In support of its position, the court cited to the dictum in Langhorne v. Richmond Railway Company limiting oyer to deeds and letters probate or for administration, she wrote. “But in support of this statement, the [Langhorne] Court relied neither on case law nor on established precedent.” In effect, there was no basis for the limitation placed on motions craving oyer.

The dictum in Langhorne limiting oyer to deeds and letters probate or for administration “is not supported in Virginia jurisprudence nor should it be supported,” Reynolds added in her article. “Such limitations allow selective reliance on documents to assert claims for which there may be no basis were the entire document considered by the court. These limitations deprive defendants of a demurrer opportunity and unnecessarily prolong litigation with the resultant increases in costs to defendants and misuse of court resources.”

In the article, Reynolds highlighted Virginia trial court cases, as early as the 1780s, that shaped oyer concepts and recognized their importance. In 1847, she noted, “The Supreme Court of Virginia stated that a defendant must crave oyer of a promissory note if the defendant wanted to demur to the complaint asserting nonpayment. The Court reversed the trial court’s decision to sustain the demurrer because the note was not part of the initial pleading. In essence, the Court articulated an obligation on the part of the defendant to crave oyer of the debt instrument.”
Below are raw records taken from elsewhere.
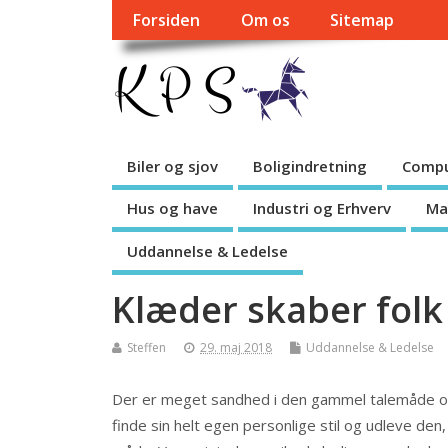
Forsiden
Om os
Sitemap
Biler og sjov
Boligindretning
Compu
Hus og have
Industri og Erhverv
Ma
Uddannelse & Ledelse
Klæder skaber folk
Steffen
29. maj 2018
Uddannelse & Ledelse
Der er meget sandhed i den gammel talemåde om
finde sin helt egen personlige stil og udleve den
In recent history — Ward’s Equipment, Inc. v. New Holland North America, Inc. — the Supreme Court of Virginia stated that when a party’s factual allegations are contradicted by the authentic and unambiguous documents included through an oyer motion, the complaint’s factual allegations may be ignored, Reynolds added. Further, in a variety of other cases — as recently as 2017 in Hale v. Town of Warrenton — the Virginia Supreme Court did not reject the use of documents included with the complaints, pursuant to oyer motions.

The limitations proposed in the Antigone case deprive the courts of an essential function: the ability to dispose of baseless cases early in the litigation, wrote Reynolds. “The circuit court of Virginia should be made aware of these attempts to limit the Oyer Doctrine and should be encouraged to squash them,” she asserted.